Os coquetéis à base de medicamentos antirretrovirais transformaram a aids em uma doença crônica, com a qual os portadores podem conviver mantendo uma boa qualidade de vida. Ser soropositivo deixou de ser uma sentença de morte, e a silhueta cadavérica dos aidéticos de antigamente deu lugar a uma aparência saudável. Já que o velho bicho papão não assusta mais tanto assim, as gerações mais jovens se esquecem da prevenção contra o contágio do HIV. Embora o número de adolescentes brasileiros infectados a cada ano venha se mantendo estável na última década 648 novos casos a cada ano, em média , o sexo seguro ainda está longe de ser regra.Segundo as estatísticas do Ministério da Saúde, as garotas são as mais descuidadas: apenas 34% das adolescentes com vida sexual ativa usam preservativo nas relações casuais. Entre os garotos, 57% não abrem mão da camisinha. O resultado aparece nos dados sobre a transmissão do vírus por gênero: de janeiro de 2000 a junho do ano passado, 3.713 meninas (60%) e 2.448 meninos (40%) com idades entre 13 e 19 anos contraíram a doença em todo o país.
Uma das explicações para esse aparente contrassenso é que grande parte dos jovens tem iniciação sexual com parceiras ou parceiros mais velhos, acima de 25 anos e, nesta faixa etária, os homens predominam entre os infectados, com 174.070 casos (60% do total) no mesmo período. Já no grupo de 20 a 24 anos, há um equilíbrio, com 13.083 casos entre elas e 13.252 entre eles. Além disso, entre os meninos há mais casos de aids transmitida por relações homossexuais (39,2%) do que heterossexuais (22,2%). A tendência se inverte quando se consideram todos os casos de aids entre a população masculina, com 27,4% de transmissão por contato homossexual e 45,1% pela via heterossexual.

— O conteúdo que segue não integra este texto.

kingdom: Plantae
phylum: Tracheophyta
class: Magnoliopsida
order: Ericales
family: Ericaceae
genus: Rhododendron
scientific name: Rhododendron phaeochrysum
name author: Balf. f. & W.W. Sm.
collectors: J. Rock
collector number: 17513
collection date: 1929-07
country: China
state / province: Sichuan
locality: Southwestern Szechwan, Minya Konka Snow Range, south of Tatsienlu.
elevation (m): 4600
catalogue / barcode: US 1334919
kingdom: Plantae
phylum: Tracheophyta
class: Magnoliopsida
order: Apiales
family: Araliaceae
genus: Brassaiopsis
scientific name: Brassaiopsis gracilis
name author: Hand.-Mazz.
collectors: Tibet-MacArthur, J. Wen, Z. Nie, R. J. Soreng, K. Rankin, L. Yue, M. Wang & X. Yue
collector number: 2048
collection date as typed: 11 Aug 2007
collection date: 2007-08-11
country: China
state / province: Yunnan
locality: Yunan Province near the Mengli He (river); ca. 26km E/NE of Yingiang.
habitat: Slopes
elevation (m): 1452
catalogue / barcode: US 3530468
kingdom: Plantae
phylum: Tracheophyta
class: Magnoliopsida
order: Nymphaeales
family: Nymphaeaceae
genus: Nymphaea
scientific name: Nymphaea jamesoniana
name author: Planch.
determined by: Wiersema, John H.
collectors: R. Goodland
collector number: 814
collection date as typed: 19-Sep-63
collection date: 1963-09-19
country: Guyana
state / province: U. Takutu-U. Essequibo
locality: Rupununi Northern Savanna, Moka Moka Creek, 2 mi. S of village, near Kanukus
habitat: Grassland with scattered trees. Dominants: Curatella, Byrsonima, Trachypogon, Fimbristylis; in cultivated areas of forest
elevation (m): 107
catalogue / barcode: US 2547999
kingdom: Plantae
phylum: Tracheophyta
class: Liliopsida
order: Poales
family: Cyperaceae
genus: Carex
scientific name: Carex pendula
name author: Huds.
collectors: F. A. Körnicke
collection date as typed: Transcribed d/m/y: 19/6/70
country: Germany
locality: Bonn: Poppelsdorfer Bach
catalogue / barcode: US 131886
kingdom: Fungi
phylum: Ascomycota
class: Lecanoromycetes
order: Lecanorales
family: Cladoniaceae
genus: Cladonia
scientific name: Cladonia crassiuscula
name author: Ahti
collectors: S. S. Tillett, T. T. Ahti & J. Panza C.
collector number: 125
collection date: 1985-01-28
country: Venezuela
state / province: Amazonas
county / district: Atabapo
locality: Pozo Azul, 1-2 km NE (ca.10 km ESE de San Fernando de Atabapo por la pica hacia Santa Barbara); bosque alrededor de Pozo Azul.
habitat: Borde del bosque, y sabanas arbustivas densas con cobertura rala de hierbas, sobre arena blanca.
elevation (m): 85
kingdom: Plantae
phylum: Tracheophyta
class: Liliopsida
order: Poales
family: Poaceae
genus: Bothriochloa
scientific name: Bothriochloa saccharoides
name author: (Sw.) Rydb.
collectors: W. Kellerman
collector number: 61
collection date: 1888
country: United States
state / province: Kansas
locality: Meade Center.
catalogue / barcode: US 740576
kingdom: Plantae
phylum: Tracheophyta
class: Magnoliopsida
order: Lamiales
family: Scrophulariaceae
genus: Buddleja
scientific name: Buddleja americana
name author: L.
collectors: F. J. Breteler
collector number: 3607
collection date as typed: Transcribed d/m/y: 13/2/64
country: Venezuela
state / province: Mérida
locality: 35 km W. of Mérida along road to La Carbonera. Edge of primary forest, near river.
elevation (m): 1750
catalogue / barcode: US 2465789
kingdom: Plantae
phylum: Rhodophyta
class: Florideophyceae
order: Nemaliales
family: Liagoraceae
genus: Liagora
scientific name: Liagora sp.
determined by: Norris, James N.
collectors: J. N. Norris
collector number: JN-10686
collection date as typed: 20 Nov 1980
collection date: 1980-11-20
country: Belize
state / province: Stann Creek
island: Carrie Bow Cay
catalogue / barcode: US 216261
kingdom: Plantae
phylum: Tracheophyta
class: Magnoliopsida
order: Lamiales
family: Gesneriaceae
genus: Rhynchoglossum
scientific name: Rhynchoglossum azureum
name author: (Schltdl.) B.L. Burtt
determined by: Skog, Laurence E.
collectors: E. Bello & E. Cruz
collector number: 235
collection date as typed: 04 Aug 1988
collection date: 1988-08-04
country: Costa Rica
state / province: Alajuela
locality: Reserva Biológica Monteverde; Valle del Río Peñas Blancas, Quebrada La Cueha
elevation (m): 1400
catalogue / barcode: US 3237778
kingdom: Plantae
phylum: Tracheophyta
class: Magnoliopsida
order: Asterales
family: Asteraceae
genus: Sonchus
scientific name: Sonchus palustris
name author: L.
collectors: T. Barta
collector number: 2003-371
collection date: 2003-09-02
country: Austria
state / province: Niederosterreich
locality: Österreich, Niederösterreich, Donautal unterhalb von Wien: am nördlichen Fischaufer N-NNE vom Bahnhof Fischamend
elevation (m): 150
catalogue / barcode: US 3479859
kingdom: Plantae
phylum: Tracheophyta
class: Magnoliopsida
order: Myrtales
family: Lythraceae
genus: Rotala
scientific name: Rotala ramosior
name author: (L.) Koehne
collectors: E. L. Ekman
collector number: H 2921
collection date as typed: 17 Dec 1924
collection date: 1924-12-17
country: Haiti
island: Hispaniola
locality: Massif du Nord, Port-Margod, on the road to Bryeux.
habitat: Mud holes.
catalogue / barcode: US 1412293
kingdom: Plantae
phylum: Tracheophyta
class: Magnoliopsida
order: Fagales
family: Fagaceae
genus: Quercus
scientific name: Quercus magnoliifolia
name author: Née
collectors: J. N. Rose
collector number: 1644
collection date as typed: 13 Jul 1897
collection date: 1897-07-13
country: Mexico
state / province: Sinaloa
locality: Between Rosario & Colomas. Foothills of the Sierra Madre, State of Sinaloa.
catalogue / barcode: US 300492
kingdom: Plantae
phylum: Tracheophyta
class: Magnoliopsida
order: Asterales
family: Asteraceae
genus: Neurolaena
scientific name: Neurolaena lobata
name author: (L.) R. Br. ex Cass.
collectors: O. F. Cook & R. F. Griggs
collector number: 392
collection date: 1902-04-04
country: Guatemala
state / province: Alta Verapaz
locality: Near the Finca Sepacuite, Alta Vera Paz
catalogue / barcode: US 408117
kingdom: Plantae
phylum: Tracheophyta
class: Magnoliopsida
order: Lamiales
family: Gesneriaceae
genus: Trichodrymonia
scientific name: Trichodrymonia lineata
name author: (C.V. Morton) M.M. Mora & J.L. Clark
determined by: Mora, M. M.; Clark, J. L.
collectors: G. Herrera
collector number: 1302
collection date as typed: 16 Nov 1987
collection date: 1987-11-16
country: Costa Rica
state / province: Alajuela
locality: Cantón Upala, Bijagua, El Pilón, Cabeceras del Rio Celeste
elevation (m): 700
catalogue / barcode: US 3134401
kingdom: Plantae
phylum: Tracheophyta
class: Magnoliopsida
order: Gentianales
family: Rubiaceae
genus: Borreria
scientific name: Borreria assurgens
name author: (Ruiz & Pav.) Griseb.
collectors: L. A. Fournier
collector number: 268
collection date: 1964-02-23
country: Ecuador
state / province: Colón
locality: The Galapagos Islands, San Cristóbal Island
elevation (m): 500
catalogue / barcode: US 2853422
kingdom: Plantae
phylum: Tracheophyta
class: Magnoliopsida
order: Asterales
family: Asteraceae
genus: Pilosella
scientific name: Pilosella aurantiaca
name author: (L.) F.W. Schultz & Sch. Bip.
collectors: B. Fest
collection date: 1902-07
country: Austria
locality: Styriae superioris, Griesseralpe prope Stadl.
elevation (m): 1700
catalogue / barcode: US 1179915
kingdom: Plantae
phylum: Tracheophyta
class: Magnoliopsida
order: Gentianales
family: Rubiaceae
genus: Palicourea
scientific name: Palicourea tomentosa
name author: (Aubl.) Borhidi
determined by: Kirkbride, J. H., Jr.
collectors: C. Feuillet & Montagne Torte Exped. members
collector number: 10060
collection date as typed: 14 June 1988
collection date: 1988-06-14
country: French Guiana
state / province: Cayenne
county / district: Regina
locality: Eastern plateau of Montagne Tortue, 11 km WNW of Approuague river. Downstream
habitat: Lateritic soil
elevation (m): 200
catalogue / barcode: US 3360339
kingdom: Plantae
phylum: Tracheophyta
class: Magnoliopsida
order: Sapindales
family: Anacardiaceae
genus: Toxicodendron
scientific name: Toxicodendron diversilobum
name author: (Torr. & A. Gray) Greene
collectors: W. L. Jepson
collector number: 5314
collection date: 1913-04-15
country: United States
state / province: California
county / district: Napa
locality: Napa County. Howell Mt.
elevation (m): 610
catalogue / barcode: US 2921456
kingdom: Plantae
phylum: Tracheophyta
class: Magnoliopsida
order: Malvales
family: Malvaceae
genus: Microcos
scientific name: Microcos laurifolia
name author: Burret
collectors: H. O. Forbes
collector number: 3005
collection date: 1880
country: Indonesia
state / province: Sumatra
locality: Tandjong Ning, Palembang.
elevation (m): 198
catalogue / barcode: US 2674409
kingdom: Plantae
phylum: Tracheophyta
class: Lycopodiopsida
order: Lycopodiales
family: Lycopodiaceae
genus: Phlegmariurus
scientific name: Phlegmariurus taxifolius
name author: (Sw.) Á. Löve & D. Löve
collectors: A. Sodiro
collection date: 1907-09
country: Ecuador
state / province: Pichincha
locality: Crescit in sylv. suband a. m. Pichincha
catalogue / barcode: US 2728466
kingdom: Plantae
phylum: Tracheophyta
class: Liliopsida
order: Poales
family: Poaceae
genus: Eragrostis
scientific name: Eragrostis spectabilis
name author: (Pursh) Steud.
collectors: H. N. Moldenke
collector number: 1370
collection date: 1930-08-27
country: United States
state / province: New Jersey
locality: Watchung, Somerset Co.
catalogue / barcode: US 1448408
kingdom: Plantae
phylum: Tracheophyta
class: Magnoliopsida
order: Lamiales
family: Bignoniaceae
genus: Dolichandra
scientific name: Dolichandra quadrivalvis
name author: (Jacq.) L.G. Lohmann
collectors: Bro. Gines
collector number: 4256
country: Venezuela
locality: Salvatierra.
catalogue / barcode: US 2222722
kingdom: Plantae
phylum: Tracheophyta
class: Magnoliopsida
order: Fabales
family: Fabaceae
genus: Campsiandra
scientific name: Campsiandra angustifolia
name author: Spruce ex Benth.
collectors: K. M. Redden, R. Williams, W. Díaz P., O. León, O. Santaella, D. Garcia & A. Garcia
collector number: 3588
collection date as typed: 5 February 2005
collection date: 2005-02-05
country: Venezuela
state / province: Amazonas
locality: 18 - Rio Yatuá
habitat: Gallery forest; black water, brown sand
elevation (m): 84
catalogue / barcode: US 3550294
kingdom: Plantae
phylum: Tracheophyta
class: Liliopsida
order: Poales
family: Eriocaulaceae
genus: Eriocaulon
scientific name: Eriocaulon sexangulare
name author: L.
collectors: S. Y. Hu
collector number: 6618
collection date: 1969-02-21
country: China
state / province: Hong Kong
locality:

No Paraná, os dados apresentam uma realidade parecida: nos 10.637 casos de aids registrados entre 1984 e 2009, na faixa dos 20 aos 34 anos, 63% dos infectados são homens. Já entre os 13 e 19 anos, 285 meninas (58%) contraíram a doença, contra 209 meninos.
Riscos
Para o presidente da organização não-governamental Rede Nacional de Pessoas Vivendo com Aids de Curitiba e Região Metropolitana (RNP+ Curitiba), João Maria de Castro, os jovens deveriam pensar mais na consequência de seus atos. "O HIV já não mata, mas os remédios podem causar efeitos colaterais indesejáveis, como vômitos, diarreia e perda da massa muscular", alerta. "Os pacientes até podem levar uma vida normal, porém têm de evitar os excessos."
João Maria fala por experiência própria. Ele contraiu a doença depois dos 40 anos, em uma relação com uma jovem, que engravidou. Quando a filha desse relacionamento teve um problema de saúde, aos 3 anos de idade, os exames mostraram que a criança, hoje com 12 anos, é soropositiva. João e a parceira fizeram os testes e descobriram ser portadores do vírus. "Se tivéssemos descoberto ainda na gestação, poderíamos ter evitado a transmissão do vírus para a criança", lamenta.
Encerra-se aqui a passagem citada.